Is there sufficient focus on merchant payments across developing and developed markets to make cashless economies a reality?
With over 1bn registered mobile money users in 95 countries, mobile money operators and MNO’s, have a substantial addressable market. Why is it then that cash is still king in these countries, and people with these wallets still prefer to cash out of their wallet, breaking the eMoney link and use cash at their local merchants?
Are these mobile money wallets failing, or do they not have the ability to cater to consumers’ and merchants’ growing needs?
In a study conducted by Youtap after years of working with MNO’s and eMoney wallet providers around the world, we have found:
- traditional mobile money wallets lack the sophistication to provide a seamless experience for both the consumer and the merchant when used to satisfy both use cases
- merchants want the flexibility to be able to handle all types of payments, cash, money, and debit and credit
- merchants do not want to spend time waiting for payment.

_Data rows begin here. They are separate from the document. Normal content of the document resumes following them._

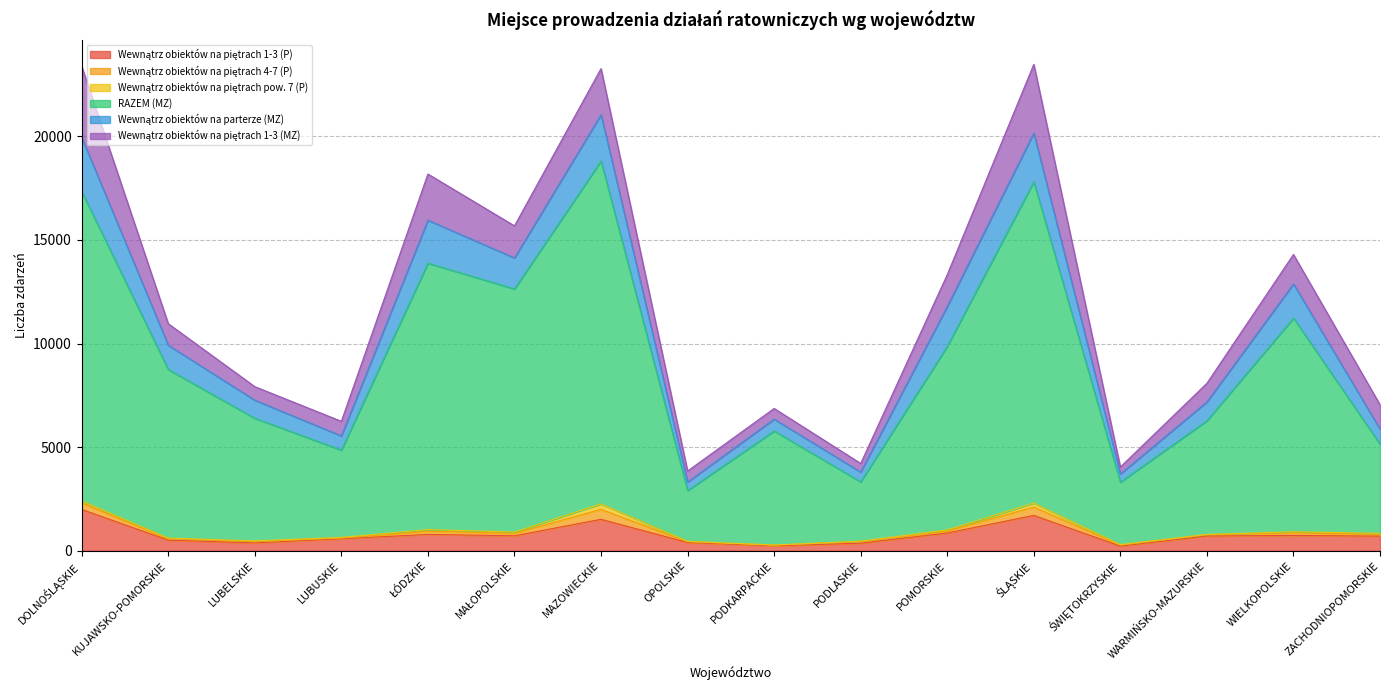

Which series changed the most between PODLASKIE and ŚLĄSKIE?

RAZEM (MZ)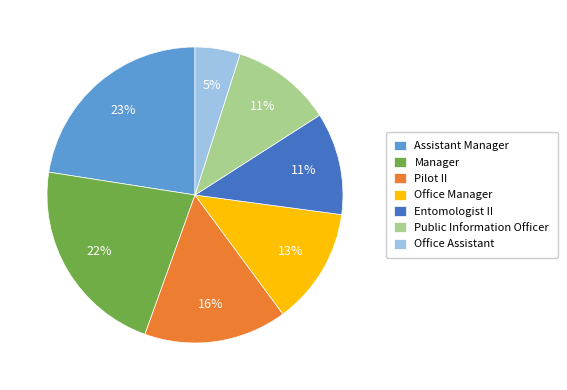

What is the largest slice in the pie chart?

Assistant Manager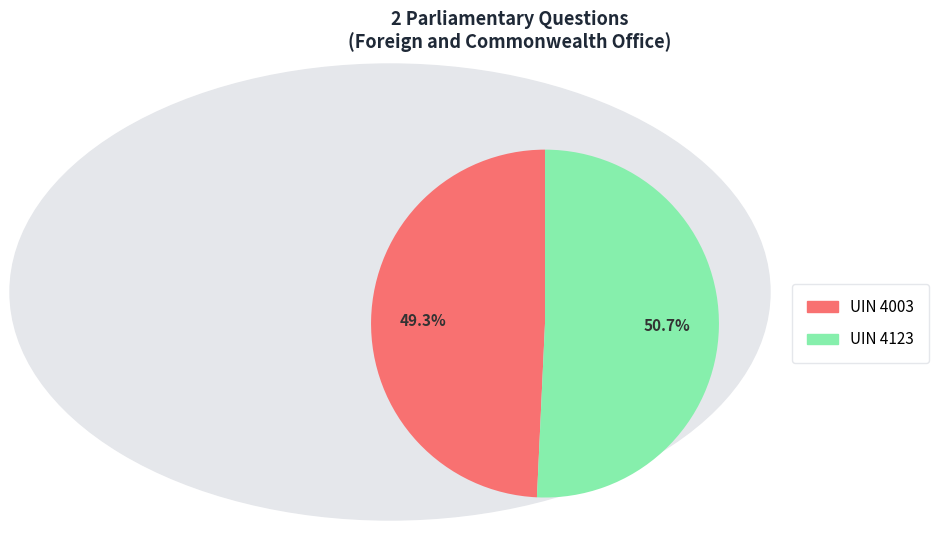

Does any single category account for the majority?

Yes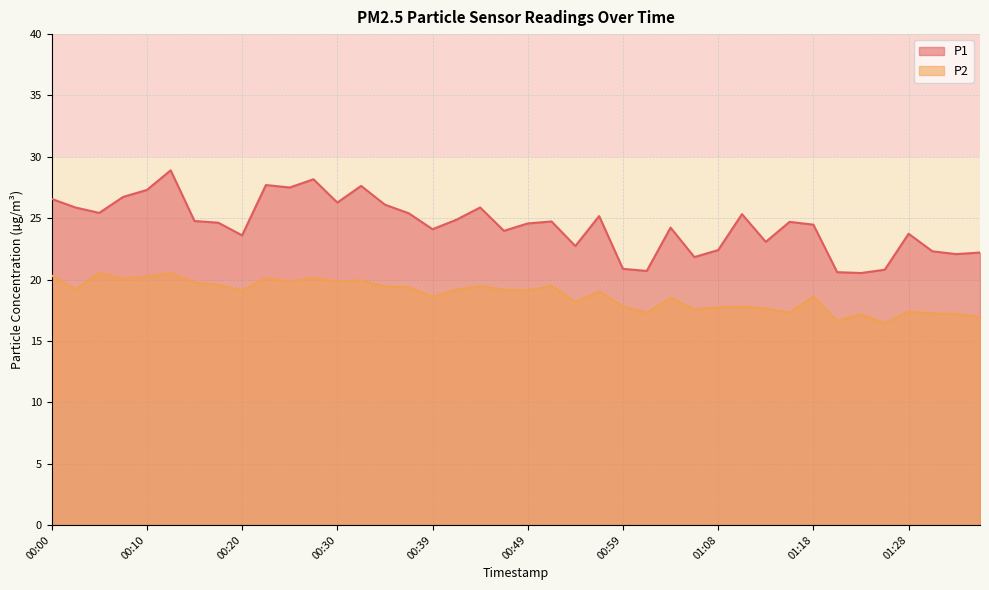

How many data points does each series have?

40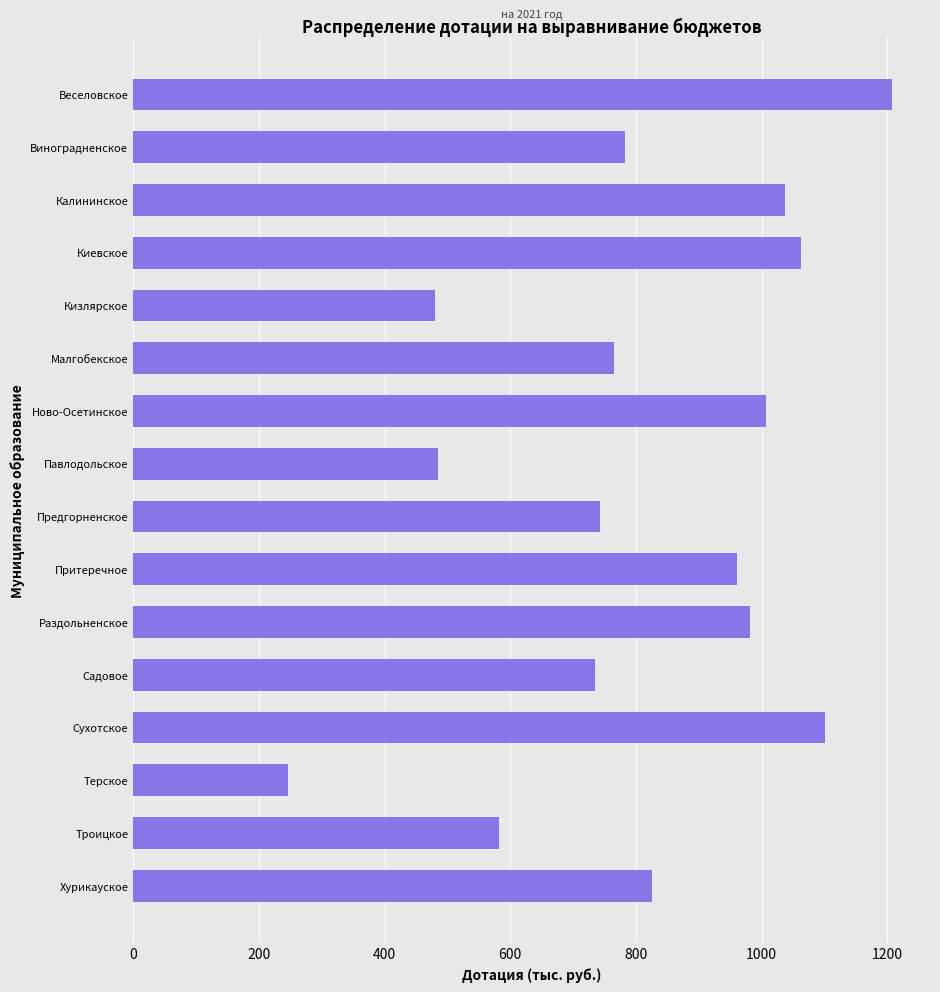

What is the value of the 3rd bar from the top?

1037.9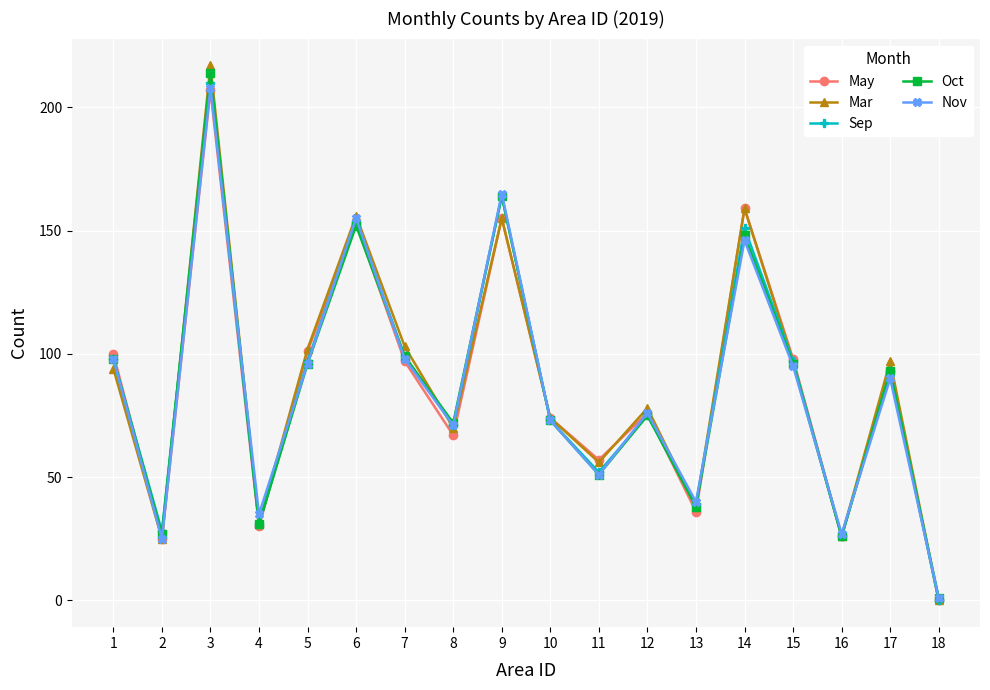

Is it true that Oct equals 23 at 7?

False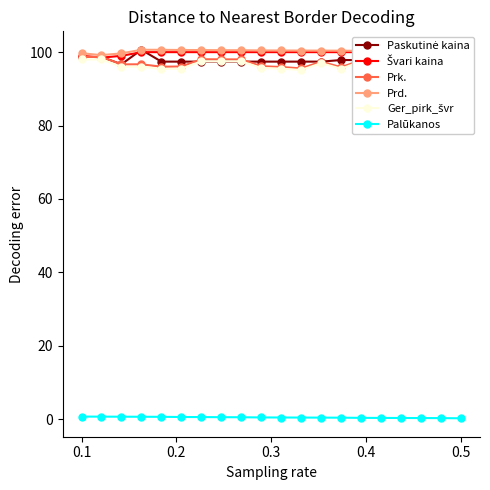

How many intersections are there between Prk. and Paskutinė kaina?

2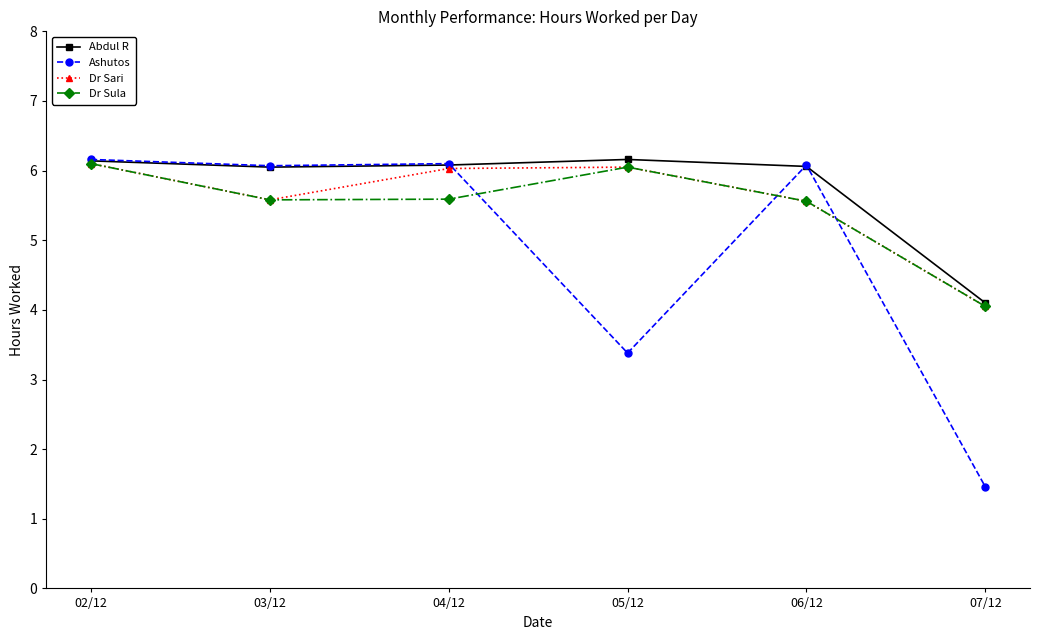

Where is the first local maximum for Dr Sula?

05/12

They want an application experience that speeds up payment and does not slow it down, methods such as USSD push or swipe or chip are frowned on, while contactless payments QR and NFC are welcomed
- the majority of merchants surveyed operate on a 1 – 2.5% margin on sales and cannot afford the fees (often called interchange fees) associated with accepting electronic payment
- merchants want the ability to download an App, register it, and then accept payments. They want a limited cashbook to load their inventory and want to see what has been sold and who it has been sold too daily
- merchants want access to value-added services such as microloans and loyalty, with the flexibility to lend and repay when it suits them, and participate in centralized rewards programs enabling them to offer a range of vouchers and rewards to stimulate sales within their customer base
Traditional mobile money solutions do not provide this level of functionality or flexibility. Mobile Money operators subsequently choose to walk away from this opportunity, with many of them feeling it is too complicated and too difficult to acquire and maintain merchants. They opt-out and wait for a Visa or MasterCard or the banks and new entrants to come along.
Mobile money solutions don’t provide the API’s nor do they provide transaction throughput or aggregation and processing capabilities to connect to all the banks, MNO’s, eMoney providers, and payment service providers to enable a seamless experience within the merchant. Each mobile money solution provider opts to provide a merchant with their QR code or POS machine.
Experience has shown that the opportunity is genuine. Our experience in Indonesia with the acquisition of tens of thousands of merchants in 12 months has come down to 3 things:
- the merchant App and user experience – a purpose-built solution for all merchants
- support for all payment types including cash, cards, contactless NFC, and EMV compliant interoperable QR codes (don’t get caught out with non-interoperable QR code)
- interoperability with all eMoney, Scheme card, and bank delivered wallet and eMoney solutions with the capability to process large volumes of transactions per second
- the right strategy and team to execute on merchant acquisition, training, and go to market
Globally multiple initiatives to deliver merchant payment to developing and developed markets are underway. They tend to be proprietary or government / regulator-led, with each market experiencing a range of challenges. Those markets that are moving are the ones that have developed a standard and regulated the delivery of this standard across all payment service providers.
Youtap has been instrumental in driving standards centered around EMV compliance in Indonesia with the central bank.